Top of The data

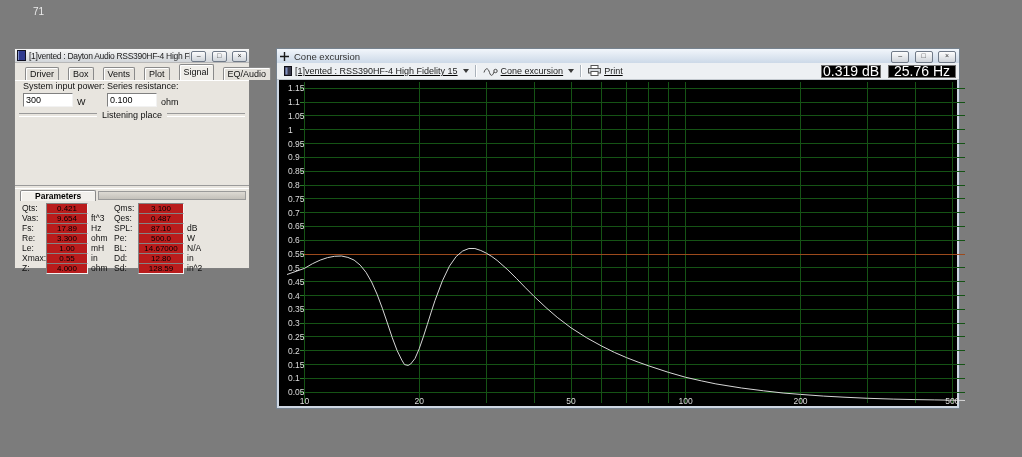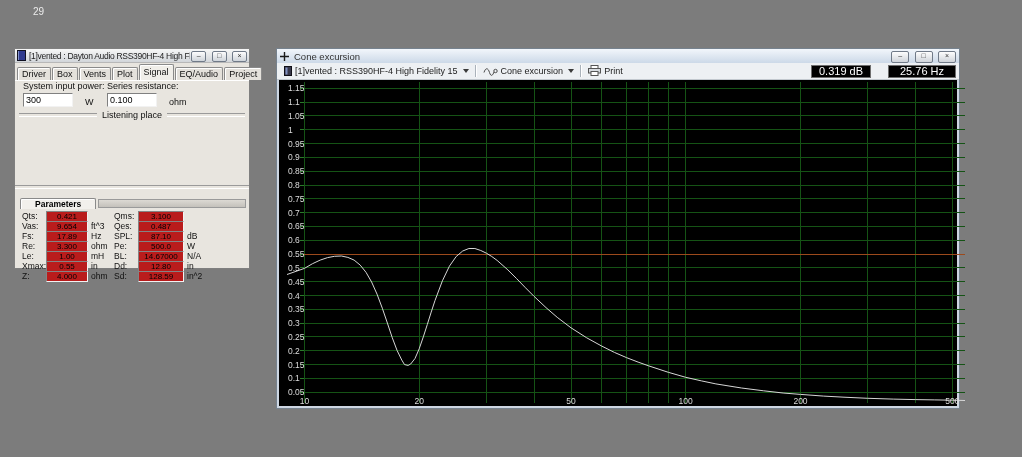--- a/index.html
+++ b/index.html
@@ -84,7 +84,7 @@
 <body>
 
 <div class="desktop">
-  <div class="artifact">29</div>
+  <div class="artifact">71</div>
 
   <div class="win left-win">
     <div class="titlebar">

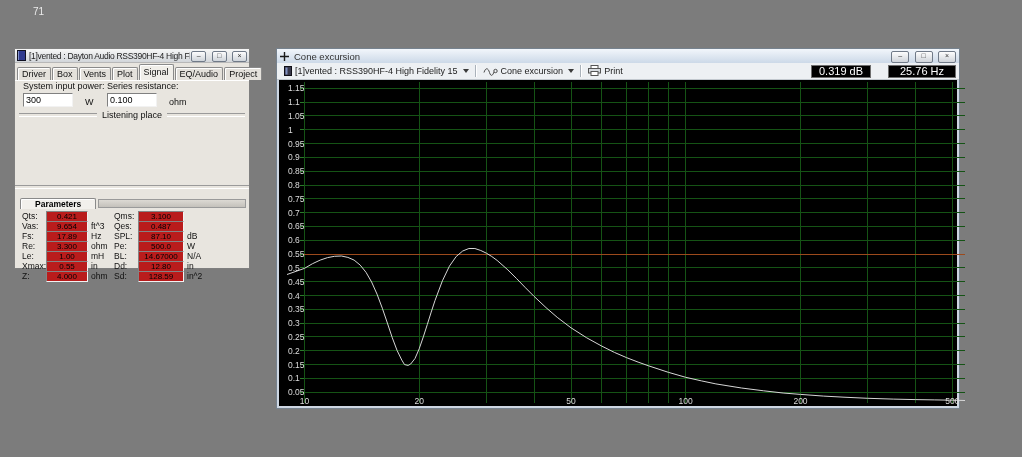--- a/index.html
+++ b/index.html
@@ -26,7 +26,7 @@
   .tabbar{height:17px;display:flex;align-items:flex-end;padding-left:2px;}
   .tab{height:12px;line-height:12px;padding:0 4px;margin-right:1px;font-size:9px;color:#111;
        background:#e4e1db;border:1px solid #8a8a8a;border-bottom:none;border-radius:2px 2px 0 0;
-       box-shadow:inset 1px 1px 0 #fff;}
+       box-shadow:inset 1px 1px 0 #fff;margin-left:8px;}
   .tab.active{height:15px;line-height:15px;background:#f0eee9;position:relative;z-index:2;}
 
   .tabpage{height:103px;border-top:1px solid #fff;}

Bottom of The data

• _Exercise objective_: Set down the lines from the one with "-26,7 +26,7 @@" through the end of the data above. Keep each exactly as written and add no other line.

• _Exercise answer_:
@@ -26,7 +26,7 @@
   .tabbar{height:17px;display:flex;align-items:flex-end;padding-left:2px;}
   .tab{height:12px;line-height:12px;padding:0 4px;margin-right:1px;font-size:9px;color:#111;
        background:#e4e1db;border:1px solid #8a8a8a;border-bottom:none;border-radius:2px 2px 0 0;
-       box-shadow:inset 1px 1px 0 #fff;}
+       box-shadow:inset 1px 1px 0 #fff;margin-left:8px;}
   .tab.active{height:15px;line-height:15px;background:#f0eee9;position:relative;z-index:2;}
 
   .tabpage{height:103px;border-top:1px solid #fff;}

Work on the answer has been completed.